The festival will go on rain or shine.

Join us for our 13th annual festival!

This juried event showcases more than 40 master potters, with many demonstrations in a variety of techniques.

Come see why it's become a top arts event in the mountains, attended annually by several thousand aficionados of pottery.

 

Come out for the 2016 Clay Olympics on Friday November 4 from 1-3pm outside Treehouse Pottery

Witness the battle for ceramic supremacy!


Progress during the widest bowl competition

Progress during the widest bowl competition



Delfield Edges Reinert in 2013 WNC Clay Olympics

In the closest battle in WNC Clay Olympics history, Elise Delfield of Pincu Pottery in Bryson City, N.C., emerged victorious in the 2013 competition.

Delfield edged perennial contender Jim Reinert of Reinert Pottery in Owosso, Mich., in a two-person throw off for overall champion. The event took place Friday, Nov. 1, 2013, at Tree House Pottery in Dillsboro, N.C.

Delfield used 10 pounds of clay to create the largest bottle in the seven-minute throw off. She also captured top honors in the widest bowl event, with a bowl measuring 17.5 inches in diameter.

Reinert, who won three straight WNC Clay Olympics titles from 2009-2011, captured first place in the blindfolded competiton with a 10-inch cylinder.

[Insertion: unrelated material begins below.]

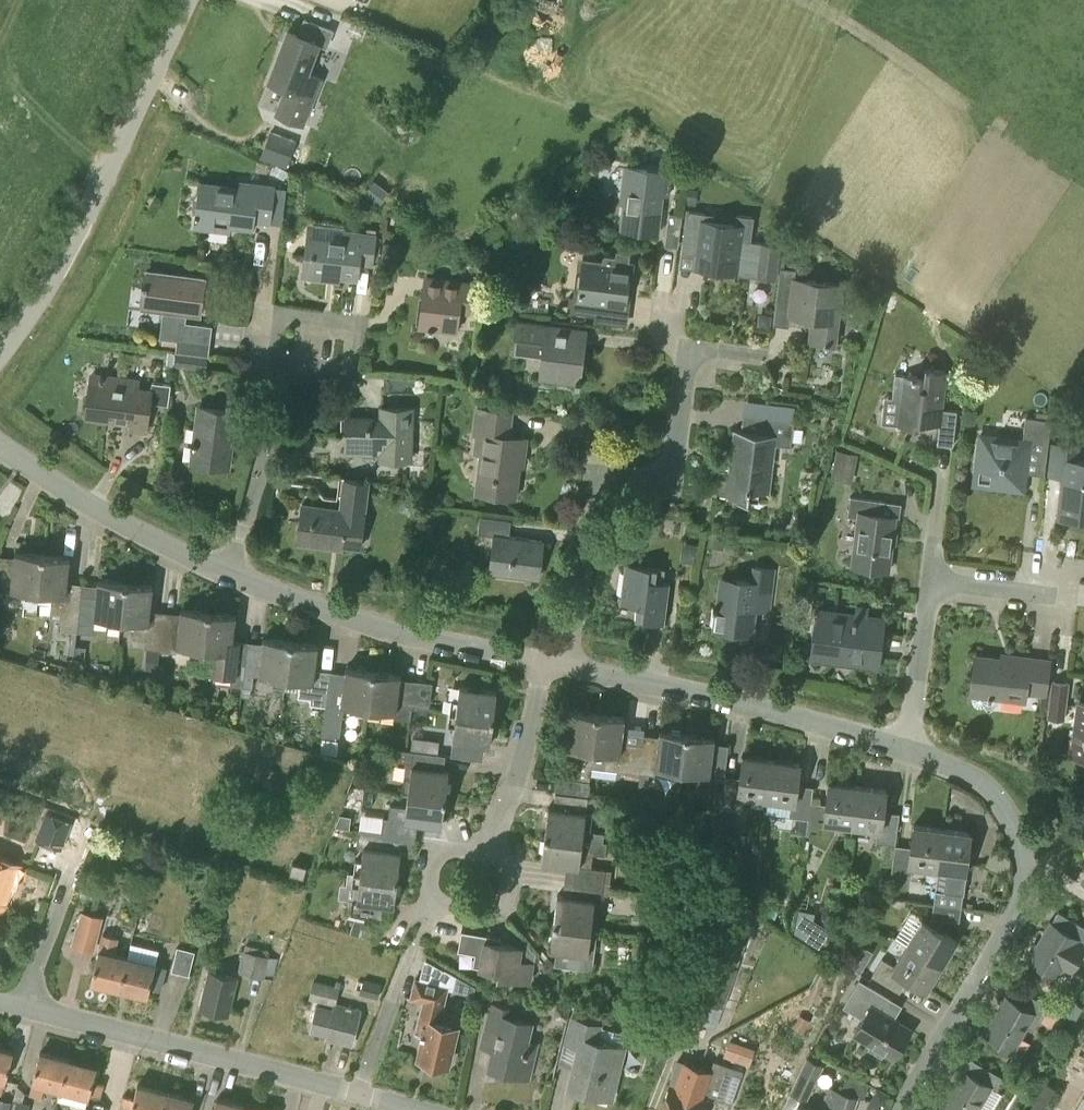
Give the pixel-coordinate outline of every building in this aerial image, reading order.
[(333,29),(305,19),(303,22),(299,34),(288,30),(276,61),(269,79),(288,86),(277,114),(303,124),(321,78),(307,73),(318,43),(327,46),(333,29)] [(352,22),(347,34),(360,39),(364,27),(352,22)] [(297,141),(270,131),(260,158),(287,168),(297,141)] [(276,165),(272,172),(284,179),(288,171),(276,165)] [(669,196),(671,173),(664,173),(664,171),(627,167),(623,200),(626,201),(623,228),(657,232),(661,195),(669,196)] [(270,223),(274,186),(242,182),(241,188),(201,183),(195,227),(229,231),(230,226),(253,228),(254,221),(270,223)] [(276,216),(286,217),(287,183),(277,183),(276,216)] [(751,219),(687,211),(682,252),(709,255),(707,269),(755,275),(757,264),(745,262),(751,219)] [(680,228),(682,215),(669,214),(667,226),(680,228)] [(372,263),(375,236),(346,232),(345,241),(309,236),(304,276),(327,278),(328,274),(358,277),(360,262),(372,263)] [(777,279),(781,244),(759,242),(757,264),(755,275),(755,276),(777,279)] [(629,260),(630,252),(616,251),(615,257),(603,255),(602,265),(582,263),(577,298),(568,297),(566,312),(595,315),(597,300),(628,304),(634,261),(629,260)] [(200,316),(205,278),(147,270),(144,290),(147,290),(144,308),(163,311),(160,338),(176,340),(175,351),(207,355),(211,326),(182,322),(183,314),(200,316)] [(468,312),(472,283),(426,276),(420,325),(456,331),(459,310),(468,312)] [(834,346),(841,284),(794,278),(789,315),(814,318),(811,343),(834,346)] [(581,384),(581,379),(579,379),(585,329),(518,321),(514,352),(543,355),(541,377),(577,382),(577,384),(581,384)] [(205,369),(207,356),(175,352),(173,365),(205,369)] [(943,410),(947,370),(925,368),(924,377),(894,374),(891,398),(900,399),(897,425),(918,427),(919,422),(939,424),(936,444),(953,445),(957,411),(943,410)] [(151,390),(138,388),(140,378),(88,372),(87,382),(91,383),(87,416),(131,422),(130,429),(146,431),(150,403),(169,404),(171,384),(152,383),(151,390)] [(767,418),(793,422),(795,407),(768,404),(767,418)] [(229,466),(236,410),(199,406),(192,461),(229,466)] [(411,460),(412,409),(382,408),(381,418),(347,417),(346,452),(381,453),(381,459),(411,460)] [(526,450),(527,439),(508,437),(511,413),(477,409),(474,434),(483,435),(476,492),(515,497),(521,449),(526,450)] [(767,418),(742,415),(741,430),(734,429),(729,470),(719,469),(716,497),(748,500),(749,491),(768,493),(774,445),(790,447),(793,422),(767,418)] [(1047,452),(1051,420),(1026,416),(1023,440),(981,435),(976,468),(991,470),(990,485),(1021,489),(1026,449),(1047,452)] [(1076,459),(1077,447),(1053,444),(1050,474),(1062,476),(1057,516),(1083,519),(1083,460),(1076,459)] [(852,482),(858,453),(836,449),(831,478),(852,482)] [(341,507),(336,544),(361,547),(365,514),(364,514),(368,481),(345,478),(341,507)] [(889,570),(896,515),(878,513),(880,500),(850,496),(848,515),(857,516),(851,565),(889,570)] [(336,544),(341,507),(303,503),(298,543),(330,547),(331,543),(336,544)] [(538,578),(542,541),(509,537),(511,520),(480,516),(478,533),(495,536),(491,572),(538,578)] [(11,589),(25,591),(22,615),(36,616),(38,592),(39,592),(43,555),(15,552),(14,558),(0,556),(0,595),(10,596),(11,589)] [(77,631),(82,589),(67,587),(70,558),(43,555),(39,592),(52,594),(50,617),(62,618),(61,629),(77,631)] [(637,605),(636,619),(664,622),(669,582),(664,581),(665,569),(657,568),(657,567),(625,563),(620,603),(637,605)] [(769,601),(773,569),(754,567),(752,582),(721,579),(715,629),(751,634),(755,600),(769,601)] [(121,626),(121,620),(125,583),(97,580),(96,590),(82,589),(77,631),(93,633),(94,617),(109,619),(108,625),(121,626)] [(161,649),(165,617),(150,615),(153,586),(125,583),(121,620),(135,622),(134,638),(146,639),(146,647),(161,649)] [(204,649),(208,612),(181,609),(180,619),(165,617),(161,649),(161,652),(177,653),(177,646),(191,647),(191,655),(203,655),(204,649)] [(877,664),(882,616),(819,609),(814,646),(837,648),(836,659),(877,664)] [(235,686),(240,644),(232,643),(235,615),(208,612),(204,649),(216,650),(214,675),(215,675),(214,679),(218,684),(235,686)] [(285,689),(286,678),(291,640),(263,636),(262,647),(240,644),(235,686),(252,688),(253,674),(273,676),(272,687),(285,689)] [(315,675),(319,644),(291,640),(286,678),(300,680),(298,696),(311,698),(310,703),(326,705),(326,703),(327,703),(330,676),(315,675)] [(84,663),(86,647),(77,646),(75,662),(84,663)] [(1044,695),(1049,659),(1012,654),(1012,659),(975,655),(970,694),(972,694),(972,698),(972,701),(974,704),(977,706),(981,707),(984,706),(987,703),(988,700),(989,696),(1024,700),(1025,692),(1044,695)] [(368,715),(373,671),(346,668),(345,678),(341,705),(343,705),(356,707),(355,713),(368,715)] [(410,708),(413,687),(399,685),(400,675),(373,671),(368,715),(380,716),(380,710),(395,712),(394,718),(410,720),(412,708),(410,708)] [(345,678),(330,676),(327,703),(326,703),(326,705),(320,751),(337,757),(339,739),(343,705),(341,705),(345,678)] [(415,681),(414,680),(413,686),(413,687),(410,708),(412,708),(429,710),(432,682),(431,682),(415,681)] [(1064,719),(1069,682),(1052,680),(1048,717),(1064,719)] [(450,712),(493,717),(497,689),(460,685),(458,701),(452,700),(450,712)] [(1079,702),(1071,756),(1083,757),(1083,703),(1079,702)] [(588,796),(591,767),(598,713),(570,710),(566,747),(579,749),(576,780),(557,777),(555,792),(561,793),(588,796)] [(450,712),(449,725),(455,726),(451,756),(477,759),(479,743),(490,745),(493,717),(450,712)] [(640,740),(640,745),(622,743),(625,717),(598,713),(591,767),(617,770),(617,772),(639,774),(640,772),(643,740),(640,740)] [(640,772),(655,774),(655,768),(670,769),(669,775),(682,777),(687,734),(660,731),(658,742),(643,740),(640,772)] [(724,776),(727,750),(713,748),(714,737),(687,734),(682,777),(694,779),(694,772),(724,776)] [(411,749),(420,751),(422,738),(412,737),(411,749)] [(406,761),(404,778),(402,793),(409,793),(445,798),(448,772),(439,770),(441,755),(397,749),(396,760),(406,761)] [(725,776),(720,808),(739,810),(740,805),(747,806),(751,797),(767,799),(771,759),(743,755),(740,778),(725,776)] [(767,799),(791,802),(790,816),(808,818),(809,818),(812,799),(812,797),(813,790),(797,788),(801,763),(771,759),(767,799)] [(820,798),(812,797),(812,799),(809,818),(808,818),(806,834),(809,835),(809,836),(827,844),(837,824),(852,826),(857,786),(829,782),(826,807),(820,806),(820,798)] [(852,826),(877,829),(876,843),(895,845),(899,819),(883,817),(887,789),(857,786),(852,826)] [(388,818),(383,818),(381,833),(393,834),(415,837),(417,822),(442,825),(445,798),(409,793),(407,808),(390,806),(388,818)] [(559,808),(548,807),(545,835),(582,839),(603,842),(603,841),(604,833),(590,831),(592,813),(585,812),(588,796),(561,793),(559,808)] [(73,817),(54,810),(52,816),(47,814),(37,840),(61,849),(73,817)] [(351,817),(340,815),(335,827),(349,829),(351,817)] [(915,824),(911,852),(895,850),(891,876),(911,879),(912,865),(938,868),(942,828),(915,824)] [(939,868),(934,904),(961,908),(963,894),(955,893),(958,871),(966,872),(971,831),(942,828),(938,868),(939,868)] [(358,846),(363,846),(361,861),(355,860),(353,873),(354,873),(360,873),(397,878),(401,851),(391,850),(393,834),(381,833),(359,830),(358,846)] [(604,869),(591,867),(592,853),(605,854),(606,842),(603,841),(603,842),(582,839),(545,835),(541,861),(572,865),(570,881),(603,884),(604,869)] [(21,865),(0,857),(0,911),(2,912),(21,865)] [(303,877),(306,866),(293,862),(289,874),(303,877)] [(354,873),(353,873),(352,880),(359,881),(356,900),(348,899),(346,913),(380,922),(383,904),(394,905),(397,878),(360,873),(354,873)] [(555,920),(555,922),(598,927),(603,884),(570,881),(568,896),(558,895),(555,920)] [(960,921),(961,908),(934,904),(932,917),(960,921)] [(94,951),(103,916),(80,910),(71,945),(94,951)] [(1057,912),(1051,922),(1050,921),(1037,943),(1034,942),(1026,957),(1058,976),(1061,970),(1071,975),(1083,951),(1083,928),(1057,912)] [(794,915),(786,913),(784,924),(792,925),(794,915)] [(728,1014),(735,996),(728,994),(752,924),(728,916),(692,1019),(715,1028),(721,1011),(728,1014)] [(907,943),(942,965),(956,940),(921,919),(907,943)] [(350,933),(362,937),(366,924),(354,920),(350,933)] [(555,965),(592,970),(598,927),(555,922),(551,949),(557,949),(555,965)] [(500,939),(463,932),(459,950),(474,953),(472,965),(480,966),(480,967),(494,969),(493,975),(530,982),(534,962),(522,960),(523,958),(520,958),(522,948),(499,943),(500,939)] [(120,988),(127,958),(114,955),(118,938),(101,934),(97,951),(99,951),(91,981),(120,988)] [(893,966),(882,960),(872,976),(897,991),(905,976),(927,989),(942,965),(907,943),(893,966)] [(269,950),(243,945),(238,973),(264,978),(265,973),(273,975),(277,959),(268,957),(269,950)] [(189,975),(195,951),(177,947),(171,971),(189,975)] [(127,958),(120,988),(148,995),(150,988),(161,990),(166,968),(127,958)] [(454,991),(457,976),(444,969),(441,985),(416,979),(411,998),(423,1000),(415,1033),(424,1035),(418,1058),(430,1060),(429,1064),(443,1068),(444,1064),(447,1065),(457,1025),(456,1024),(458,1015),(442,1011),(447,989),(454,991)] [(229,1015),(238,979),(210,971),(201,1008),(229,1015)] [(378,999),(381,984),(362,979),(359,994),(378,999)] [(334,986),(313,980),(308,998),(334,1005),(333,1010),(317,1006),(311,1029),(334,1034),(333,1039),(352,1044),(361,1010),(335,1004),(341,982),(335,980),(334,986)] [(895,1057),(911,1029),(883,1012),(891,999),(860,981),(845,1006),(864,1018),(855,1034),(873,1044),(870,1049),(882,1055),(885,1051),(895,1057)] [(1013,987),(1007,997),(1006,996),(993,1018),(990,1017),(982,1032),(1013,1050),(1034,1015),(1040,1018),(1047,1007),(1013,987)] [(543,1015),(545,1004),(522,1001),(520,1012),(543,1015)] [(529,1078),(538,1043),(527,1040),(532,1022),(506,1015),(508,1008),(491,1004),(483,1038),(495,1041),(488,1068),(529,1078)] [(611,1099),(624,1047),(596,1040),(600,1025),(573,1018),(564,1052),(577,1055),(569,1088),(611,1099)] [(755,1049),(742,1045),(736,1061),(749,1066),(755,1049)] [(1,1094),(4,1082),(6,1082),(13,1053),(0,1049),(0,1093),(1,1094)] [(57,1089),(65,1059),(39,1053),(32,1083),(33,1083),(30,1095),(41,1098),(44,1086),(57,1089)] [(808,1101),(824,1065),(806,1057),(790,1093),(808,1101)] [(65,1059),(57,1089),(61,1090),(58,1100),(85,1108),(88,1097),(89,1097),(90,1095),(101,1097),(104,1084),(93,1081),(97,1067),(65,1059)] [(964,1070),(963,1069),(949,1091),(947,1090),(938,1104),(948,1109),(978,1109),(991,1088),(997,1092),(1004,1080),(970,1060),(964,1070)] [(680,1109),(705,1109),(709,1099),(730,1107),(743,1071),(714,1061),(710,1072),(705,1086),(695,1082),(687,1104),(683,1103),(680,1109)] [(710,1072),(683,1062),(674,1087),(669,1086),(661,1109),(680,1109),(683,1103),(687,1104),(695,1082),(705,1086),(710,1072)] [(1046,1104),(1055,1088),(1044,1083),(1036,1098),(1046,1104)] [(165,1093),(137,1085),(134,1098),(122,1096),(119,1109),(124,1109),(161,1109),(165,1093)] [(858,1097),(829,1087),(822,1109),(854,1109),(858,1097)] [(161,1109),(191,1109),(194,1100),(165,1093),(161,1109)] [(11,1102),(0,1099),(0,1109),(8,1109),(11,1102)] [(246,1107),(217,1099),(214,1109),(245,1109),(246,1107)] [(30,1104),(17,1100),(14,1109),(29,1109),(30,1104)]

Meanwhile, Tom Seelos of Marietta, Ga., took first-place honors in the tallest cylinder competition. His cylinder measured 16.5 inches.

The Olympics were added to the WNC Pottery Festival in 2009 and have become an important part of the festivities. This old-fashioned "throw down" is open to the first 20 potters who register by Oct. 1.

The contestants compete in three categories: (1) Largest cylinder out of five pounds clay; (2) Widest bowl out of five pounds clay; and (3) Blind-folded two-pound, two-minute throwing contest.

Contestants line up four at a time and battle against each other. The competition is sponsored by Stone Mountain Clay of Atlanta, Ga. Stone Mountain provides clay for the games (and all show demonstrations).

Most potters spend endless hours in the privacy of their studios. Competing on a stage in front of a crowd is a new experience, The games bring potters and fans together for a fun and personal experience that is unique and loved by both the potters and the audience alike.”